Your goal
Resume the announcement of the Braddock and Mon Valley ministry residency, continuing from the point at which it ends.

Given passage
--------------------------------
Applications, including letters of reference,
are due by March 15, 2019.
Applicants are sought for a one-year 1001 New Worshiping Community residency in Braddock, Pennsylvania and the Greater Mon. Valley, in partnership with the New Worshipping Community Commission of Pittsburgh, Presbytery and This Generation Connect, Inc.
The Mon Valley is collection of communities where empty churches share a block with other empty buildings, and community centers struggle to stay afloat. They are the places that our society finds hard to look at because they remind us that the American Dream is not the deepest theology at work in our world. These are the communities where it is easier to close a church than to start one—yet we are committed to maintaining a presence and a witness to what God is doing in the Mon Valley. Indeed, love for the people of the Mon Valley, and faith in what God is doing there, is bubbling up from pastors around the Presbytery, students at the seminary, and even local politicians and restauranteurs. Despite its struggles, there is a buzz about Braddock, one of the small towns of the Mon Valley. There is energy around the communities nestled there along the riverbed and there are gifted, faithful people who are anxious to be involved with God’s work there.
To thrive here, a resident in this community would need to bring a love for the community and its people, an honest belief in the community’s worth and charisms, and a vision for what God might do in its midst. The resident would need to be one who works connectionally—someone who crosses boundaries, connects well across difference, and is able to love deeply without being easily discouraged by systemic brokenness. The resident would work in partnership with Pastor Nate, and work collegially with supervisor Rev. Ayana Teter as both a supervisee and a colleague, gaining feedback, insight, and experience in starting community-based ministry from the ground up. Right now, the ministry includes a small group meeting at Pastor Nate’s home, deep community connections in the non-profit, church, and business communities, and a vision for multi-cultural church and polycentric leadership.
--------------------------------
Data excerpt
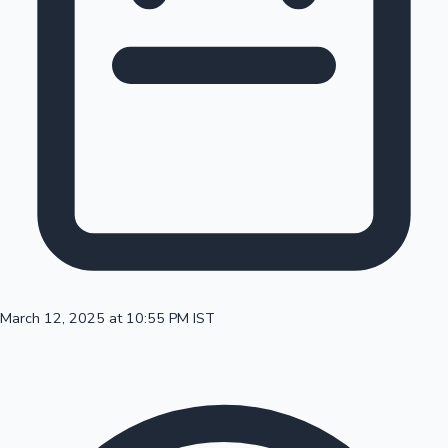
100 Cr Club Movies
March 12, 2025 at 10:55 PM IST
Mollywood News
--------------------------------
Answer for this exercise
As this residency placement comes together, the team includes a varied of experienced stakeholders. Pastor Nathaniel Carter is the leader on this project, in large part because of his desire to do multi-cultural ministry in a city full of segregated churches and his deep roots and broad connections in the neighborhood. And, of course, there are multiple elders and staff people from other faith communities that have been carrying a vision for ministry in the Mon Valley for years. In addition to this team, Pittsburgh Theological Seminary would offer additional connection and support to the resident through monthly lunches with church planting students and practitioners, programing around spiritual practices and training, and a local learning community. With the guidance and support of these leaders and communities, the resident will find themselves doing the early work of planting alongside Pastor Nathaniel—exploring the community, connecting with people of peace, and convening community conversations.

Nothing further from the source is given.